In fact, we don't know whether extraterrestrial life exists. The search for aliens is not least an expression of dissatisfaction with earthly conditions. Something else should have produced the universe, one would think and one would demand, if there was an addressee. However, given the discovery of numerous planets, it is likely that there is life elsewhere as well. But we don't know anything about evolution on other planets, the existence of several suns is just one of countless variables such as gravity, atmosphere or geology, which could produce completely different forms of life with completely different interests and ideas of communication. Maybe they already know about us and ignore us, maybe they are trying to communicate with us and we don't get it.

With a few exceptions like Stanislaw Lem's »Solaris«, science fiction presents human-like aliens, at least in psychology, mirror images of ourselves. Cixin Liu also designs extraterrestrial civilizations according to human standards. This is literarily legitimate, even almost inevitable, since a civilization whose communication is incomprehensible or unrecognizable to us can hardly be described. However, transferring the humanization of aliens to real life is problematic.

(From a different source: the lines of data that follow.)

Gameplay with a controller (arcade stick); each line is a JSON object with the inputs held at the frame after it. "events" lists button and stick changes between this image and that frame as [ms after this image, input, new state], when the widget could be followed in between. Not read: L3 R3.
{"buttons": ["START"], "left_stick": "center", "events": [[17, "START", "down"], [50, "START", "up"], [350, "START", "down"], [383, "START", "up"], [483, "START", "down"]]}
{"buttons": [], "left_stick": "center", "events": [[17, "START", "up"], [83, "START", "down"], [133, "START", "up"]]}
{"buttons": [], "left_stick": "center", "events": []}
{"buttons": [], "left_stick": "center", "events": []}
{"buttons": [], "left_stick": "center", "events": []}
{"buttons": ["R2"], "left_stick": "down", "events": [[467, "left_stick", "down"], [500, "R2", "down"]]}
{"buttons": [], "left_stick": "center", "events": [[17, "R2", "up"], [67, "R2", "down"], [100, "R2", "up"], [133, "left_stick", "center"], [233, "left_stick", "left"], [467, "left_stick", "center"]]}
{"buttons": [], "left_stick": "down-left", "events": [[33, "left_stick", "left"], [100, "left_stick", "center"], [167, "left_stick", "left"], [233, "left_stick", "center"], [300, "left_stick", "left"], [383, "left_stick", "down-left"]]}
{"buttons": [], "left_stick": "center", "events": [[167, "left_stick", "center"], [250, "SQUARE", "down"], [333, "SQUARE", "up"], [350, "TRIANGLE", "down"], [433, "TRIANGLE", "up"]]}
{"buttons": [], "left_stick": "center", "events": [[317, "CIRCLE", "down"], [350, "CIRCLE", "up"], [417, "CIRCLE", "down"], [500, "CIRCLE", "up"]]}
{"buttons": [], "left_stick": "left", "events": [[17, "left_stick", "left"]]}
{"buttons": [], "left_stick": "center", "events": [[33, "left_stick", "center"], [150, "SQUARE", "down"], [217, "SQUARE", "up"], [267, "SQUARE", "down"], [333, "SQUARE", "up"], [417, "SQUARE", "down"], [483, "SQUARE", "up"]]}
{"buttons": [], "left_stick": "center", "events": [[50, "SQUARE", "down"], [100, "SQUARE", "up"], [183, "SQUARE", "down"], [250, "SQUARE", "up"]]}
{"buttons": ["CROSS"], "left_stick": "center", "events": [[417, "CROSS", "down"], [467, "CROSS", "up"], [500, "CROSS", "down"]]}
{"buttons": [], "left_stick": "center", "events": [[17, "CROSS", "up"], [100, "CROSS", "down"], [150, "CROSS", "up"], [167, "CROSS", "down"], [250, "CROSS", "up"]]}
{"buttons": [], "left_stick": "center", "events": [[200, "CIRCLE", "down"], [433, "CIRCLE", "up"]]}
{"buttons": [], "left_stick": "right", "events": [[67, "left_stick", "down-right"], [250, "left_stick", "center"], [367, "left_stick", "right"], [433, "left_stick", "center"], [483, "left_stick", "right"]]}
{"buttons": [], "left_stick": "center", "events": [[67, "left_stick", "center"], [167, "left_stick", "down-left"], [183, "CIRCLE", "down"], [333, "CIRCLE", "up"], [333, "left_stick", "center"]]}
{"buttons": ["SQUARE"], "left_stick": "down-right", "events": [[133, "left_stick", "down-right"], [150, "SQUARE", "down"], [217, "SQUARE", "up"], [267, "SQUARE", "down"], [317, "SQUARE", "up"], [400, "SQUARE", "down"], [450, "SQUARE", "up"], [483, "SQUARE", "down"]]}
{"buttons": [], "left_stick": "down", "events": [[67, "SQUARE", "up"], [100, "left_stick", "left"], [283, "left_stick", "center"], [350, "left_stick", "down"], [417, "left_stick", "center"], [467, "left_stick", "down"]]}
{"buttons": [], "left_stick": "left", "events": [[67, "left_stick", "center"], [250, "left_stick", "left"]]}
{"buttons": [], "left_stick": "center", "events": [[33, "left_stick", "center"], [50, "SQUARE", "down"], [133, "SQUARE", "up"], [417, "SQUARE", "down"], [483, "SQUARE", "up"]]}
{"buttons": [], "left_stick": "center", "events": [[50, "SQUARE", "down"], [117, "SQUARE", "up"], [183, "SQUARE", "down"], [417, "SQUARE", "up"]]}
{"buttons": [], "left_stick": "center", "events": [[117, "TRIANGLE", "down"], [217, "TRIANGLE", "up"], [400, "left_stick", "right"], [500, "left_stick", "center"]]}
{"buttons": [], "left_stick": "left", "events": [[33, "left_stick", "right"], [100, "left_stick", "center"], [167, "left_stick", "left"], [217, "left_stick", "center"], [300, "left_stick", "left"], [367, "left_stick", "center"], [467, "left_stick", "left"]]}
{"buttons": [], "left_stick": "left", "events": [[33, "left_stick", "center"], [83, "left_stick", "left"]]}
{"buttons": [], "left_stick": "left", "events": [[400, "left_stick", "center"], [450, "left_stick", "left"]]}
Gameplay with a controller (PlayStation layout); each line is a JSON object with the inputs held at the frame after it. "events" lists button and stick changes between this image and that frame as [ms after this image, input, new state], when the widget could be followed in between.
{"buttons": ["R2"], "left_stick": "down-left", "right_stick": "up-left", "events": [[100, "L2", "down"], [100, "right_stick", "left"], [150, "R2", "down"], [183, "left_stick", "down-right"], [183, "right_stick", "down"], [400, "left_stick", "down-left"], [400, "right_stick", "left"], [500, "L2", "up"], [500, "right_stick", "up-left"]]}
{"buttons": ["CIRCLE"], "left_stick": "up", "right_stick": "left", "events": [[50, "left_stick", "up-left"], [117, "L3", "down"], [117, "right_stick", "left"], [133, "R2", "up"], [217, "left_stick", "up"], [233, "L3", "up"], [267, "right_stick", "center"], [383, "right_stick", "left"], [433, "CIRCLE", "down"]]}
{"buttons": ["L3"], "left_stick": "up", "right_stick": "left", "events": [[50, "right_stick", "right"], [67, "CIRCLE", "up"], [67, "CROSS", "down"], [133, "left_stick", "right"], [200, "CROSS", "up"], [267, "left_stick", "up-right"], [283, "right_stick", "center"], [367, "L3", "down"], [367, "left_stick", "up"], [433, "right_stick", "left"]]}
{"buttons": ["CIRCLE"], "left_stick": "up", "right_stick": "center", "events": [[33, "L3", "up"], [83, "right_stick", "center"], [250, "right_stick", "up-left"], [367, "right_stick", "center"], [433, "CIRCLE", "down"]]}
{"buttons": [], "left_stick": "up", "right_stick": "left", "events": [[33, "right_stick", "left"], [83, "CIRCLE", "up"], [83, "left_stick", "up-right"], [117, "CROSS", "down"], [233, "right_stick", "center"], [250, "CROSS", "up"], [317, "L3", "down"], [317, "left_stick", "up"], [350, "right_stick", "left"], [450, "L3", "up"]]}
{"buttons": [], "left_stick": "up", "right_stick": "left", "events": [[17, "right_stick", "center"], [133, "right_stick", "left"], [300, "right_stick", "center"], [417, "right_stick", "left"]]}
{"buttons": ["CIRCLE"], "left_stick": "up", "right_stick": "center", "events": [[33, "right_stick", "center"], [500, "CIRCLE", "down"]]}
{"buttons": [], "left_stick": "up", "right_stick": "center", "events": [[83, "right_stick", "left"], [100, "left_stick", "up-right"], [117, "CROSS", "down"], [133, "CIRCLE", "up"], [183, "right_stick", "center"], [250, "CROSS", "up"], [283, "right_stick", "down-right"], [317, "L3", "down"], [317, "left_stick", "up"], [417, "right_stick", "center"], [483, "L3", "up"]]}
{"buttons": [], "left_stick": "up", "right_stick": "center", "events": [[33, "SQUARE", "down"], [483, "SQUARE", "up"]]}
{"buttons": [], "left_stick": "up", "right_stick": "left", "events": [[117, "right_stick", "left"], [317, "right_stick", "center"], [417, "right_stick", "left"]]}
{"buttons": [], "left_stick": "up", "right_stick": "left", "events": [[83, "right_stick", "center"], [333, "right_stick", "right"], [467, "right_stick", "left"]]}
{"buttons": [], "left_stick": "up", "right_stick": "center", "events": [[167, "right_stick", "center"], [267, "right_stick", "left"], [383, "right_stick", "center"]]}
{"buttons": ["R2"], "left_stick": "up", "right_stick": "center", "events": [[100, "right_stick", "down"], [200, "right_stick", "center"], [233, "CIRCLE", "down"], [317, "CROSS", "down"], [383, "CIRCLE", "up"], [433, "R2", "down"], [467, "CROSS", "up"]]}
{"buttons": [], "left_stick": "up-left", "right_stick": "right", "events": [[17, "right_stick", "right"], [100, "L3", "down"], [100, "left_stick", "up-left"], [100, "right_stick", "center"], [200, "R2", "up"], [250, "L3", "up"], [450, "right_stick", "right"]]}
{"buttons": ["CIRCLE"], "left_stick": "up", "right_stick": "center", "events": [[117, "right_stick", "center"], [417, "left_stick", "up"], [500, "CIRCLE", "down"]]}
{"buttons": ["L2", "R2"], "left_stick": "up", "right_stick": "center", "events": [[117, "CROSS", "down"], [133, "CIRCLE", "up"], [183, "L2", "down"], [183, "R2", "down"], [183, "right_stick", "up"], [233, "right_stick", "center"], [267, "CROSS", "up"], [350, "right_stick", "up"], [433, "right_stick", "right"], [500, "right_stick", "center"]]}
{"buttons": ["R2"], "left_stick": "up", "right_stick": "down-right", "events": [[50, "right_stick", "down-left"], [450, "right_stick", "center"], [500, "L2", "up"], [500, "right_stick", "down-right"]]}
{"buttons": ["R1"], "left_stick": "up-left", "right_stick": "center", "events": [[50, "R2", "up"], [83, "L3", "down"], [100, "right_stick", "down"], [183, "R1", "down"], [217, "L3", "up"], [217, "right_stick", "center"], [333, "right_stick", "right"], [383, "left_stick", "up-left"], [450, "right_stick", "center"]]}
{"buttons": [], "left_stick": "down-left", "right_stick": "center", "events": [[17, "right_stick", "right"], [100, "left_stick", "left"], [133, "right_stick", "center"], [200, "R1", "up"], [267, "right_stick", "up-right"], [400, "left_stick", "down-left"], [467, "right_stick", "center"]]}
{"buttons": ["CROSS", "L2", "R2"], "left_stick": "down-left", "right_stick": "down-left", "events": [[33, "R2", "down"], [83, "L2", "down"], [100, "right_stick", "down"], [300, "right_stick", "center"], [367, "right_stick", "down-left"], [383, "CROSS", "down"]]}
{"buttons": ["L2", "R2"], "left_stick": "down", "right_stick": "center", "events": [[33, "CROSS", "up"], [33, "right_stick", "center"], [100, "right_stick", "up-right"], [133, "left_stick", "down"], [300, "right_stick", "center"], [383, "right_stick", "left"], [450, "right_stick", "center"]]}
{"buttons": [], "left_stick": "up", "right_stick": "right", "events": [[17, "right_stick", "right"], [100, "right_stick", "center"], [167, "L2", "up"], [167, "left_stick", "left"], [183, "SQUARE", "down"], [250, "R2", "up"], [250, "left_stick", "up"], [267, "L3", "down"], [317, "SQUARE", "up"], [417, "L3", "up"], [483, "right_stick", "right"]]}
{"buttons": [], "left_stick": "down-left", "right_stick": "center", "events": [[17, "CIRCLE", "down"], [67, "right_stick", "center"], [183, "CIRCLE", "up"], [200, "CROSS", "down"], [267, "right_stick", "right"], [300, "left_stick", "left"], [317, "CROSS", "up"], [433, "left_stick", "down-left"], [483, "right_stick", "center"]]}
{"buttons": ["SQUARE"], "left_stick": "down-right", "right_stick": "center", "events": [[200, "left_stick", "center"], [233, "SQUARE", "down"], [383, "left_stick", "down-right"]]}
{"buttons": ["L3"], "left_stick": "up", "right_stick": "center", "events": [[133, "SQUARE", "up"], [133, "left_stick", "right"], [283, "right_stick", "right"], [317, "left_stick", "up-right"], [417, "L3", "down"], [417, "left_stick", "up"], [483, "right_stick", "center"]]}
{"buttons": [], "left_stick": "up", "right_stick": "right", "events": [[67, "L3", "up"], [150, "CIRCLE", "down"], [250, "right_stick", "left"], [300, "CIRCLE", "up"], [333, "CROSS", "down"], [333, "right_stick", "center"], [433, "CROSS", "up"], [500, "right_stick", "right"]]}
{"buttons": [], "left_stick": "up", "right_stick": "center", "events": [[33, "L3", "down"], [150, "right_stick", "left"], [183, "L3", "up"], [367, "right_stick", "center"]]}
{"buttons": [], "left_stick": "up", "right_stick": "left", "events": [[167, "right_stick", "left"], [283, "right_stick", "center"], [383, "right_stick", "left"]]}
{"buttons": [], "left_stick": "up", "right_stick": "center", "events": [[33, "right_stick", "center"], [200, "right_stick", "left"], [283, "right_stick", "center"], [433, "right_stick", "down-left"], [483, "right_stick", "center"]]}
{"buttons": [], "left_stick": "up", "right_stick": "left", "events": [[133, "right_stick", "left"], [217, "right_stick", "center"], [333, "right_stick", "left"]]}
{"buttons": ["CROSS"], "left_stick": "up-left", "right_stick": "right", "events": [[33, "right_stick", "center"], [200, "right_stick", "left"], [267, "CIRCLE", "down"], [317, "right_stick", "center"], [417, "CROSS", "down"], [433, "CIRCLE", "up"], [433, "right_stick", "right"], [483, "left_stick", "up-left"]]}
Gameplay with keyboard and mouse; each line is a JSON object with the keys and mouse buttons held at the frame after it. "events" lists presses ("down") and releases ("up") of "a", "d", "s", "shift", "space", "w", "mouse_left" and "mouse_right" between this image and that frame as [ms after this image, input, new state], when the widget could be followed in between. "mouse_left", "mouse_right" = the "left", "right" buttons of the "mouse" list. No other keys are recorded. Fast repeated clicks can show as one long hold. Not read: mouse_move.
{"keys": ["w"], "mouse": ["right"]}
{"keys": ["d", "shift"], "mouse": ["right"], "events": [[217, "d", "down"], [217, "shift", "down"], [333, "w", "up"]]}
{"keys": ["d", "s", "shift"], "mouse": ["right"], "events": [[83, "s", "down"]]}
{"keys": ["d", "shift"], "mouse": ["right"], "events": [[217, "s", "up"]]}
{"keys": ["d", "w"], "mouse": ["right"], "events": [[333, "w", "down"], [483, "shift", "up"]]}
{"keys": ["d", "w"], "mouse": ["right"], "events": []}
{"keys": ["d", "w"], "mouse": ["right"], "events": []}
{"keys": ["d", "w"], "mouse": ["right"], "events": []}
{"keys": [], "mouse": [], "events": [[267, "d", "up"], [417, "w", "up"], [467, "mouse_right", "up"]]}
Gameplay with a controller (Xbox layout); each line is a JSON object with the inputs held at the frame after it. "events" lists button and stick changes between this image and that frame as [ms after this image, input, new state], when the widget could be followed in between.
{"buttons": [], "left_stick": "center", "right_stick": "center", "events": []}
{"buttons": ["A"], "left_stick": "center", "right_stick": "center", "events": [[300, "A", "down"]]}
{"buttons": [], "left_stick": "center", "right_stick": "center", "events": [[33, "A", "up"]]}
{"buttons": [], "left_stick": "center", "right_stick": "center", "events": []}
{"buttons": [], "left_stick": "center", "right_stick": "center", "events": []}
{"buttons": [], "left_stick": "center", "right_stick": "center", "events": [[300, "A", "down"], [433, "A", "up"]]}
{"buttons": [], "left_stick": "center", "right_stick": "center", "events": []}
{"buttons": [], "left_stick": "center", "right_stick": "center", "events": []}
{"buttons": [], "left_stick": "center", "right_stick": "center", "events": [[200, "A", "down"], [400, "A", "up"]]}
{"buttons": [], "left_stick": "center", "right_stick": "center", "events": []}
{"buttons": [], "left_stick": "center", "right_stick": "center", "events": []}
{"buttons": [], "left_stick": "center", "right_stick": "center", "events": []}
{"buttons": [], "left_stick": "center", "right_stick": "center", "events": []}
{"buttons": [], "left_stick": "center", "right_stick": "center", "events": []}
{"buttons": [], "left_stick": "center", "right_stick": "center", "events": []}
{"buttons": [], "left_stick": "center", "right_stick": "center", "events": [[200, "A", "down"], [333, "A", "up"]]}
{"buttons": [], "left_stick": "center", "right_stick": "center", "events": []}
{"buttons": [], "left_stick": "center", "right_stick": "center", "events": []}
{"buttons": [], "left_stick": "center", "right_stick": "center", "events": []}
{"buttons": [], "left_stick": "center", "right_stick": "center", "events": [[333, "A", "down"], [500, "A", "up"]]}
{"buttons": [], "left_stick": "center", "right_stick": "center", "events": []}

"Cosmic sociology" is certainly not suitable as a general law. But it would be annoying enough if one civilization per galaxy developed the obsession to get rid of cosmic competition through annihilation. According to current knowledge, the most likely candidate for such a civilization, which combines paranoid tendencies with competitive thinking and the tendency to enforce interests with violence, is the only one we know - namely ours. There's not much we can do on Mars anymore, but there are good arguments in favor of saving the rest of the galaxy our visit for the time being.

Humanity is so far removed from the possibility of traveling interstellar or even waging war that the debate can be conducted calmly. Nevertheless, an alien observer might be a little worried that China has now built by far the largest radio telescope in the world for the search for alien signals and that Cixin Liu was received there as a visitor. He advises responding to a signal to reveal as little as possible about human history, as this could have a disturbing effect on aliens. After all, most experts are now of the opinion that the first signal that aliens could receive was not, as was generally assumed for a long time, the television broadcast of the opening of the 1936 Olympic Games by Adolf Hitler. So our reputation in the galaxy may not have been completely ruined yet.

Cixin Liu: The Dark Forest. Heyne. 816 pages, pb., 16.99 euros (volume 2 of the trilogy "Trisolaris").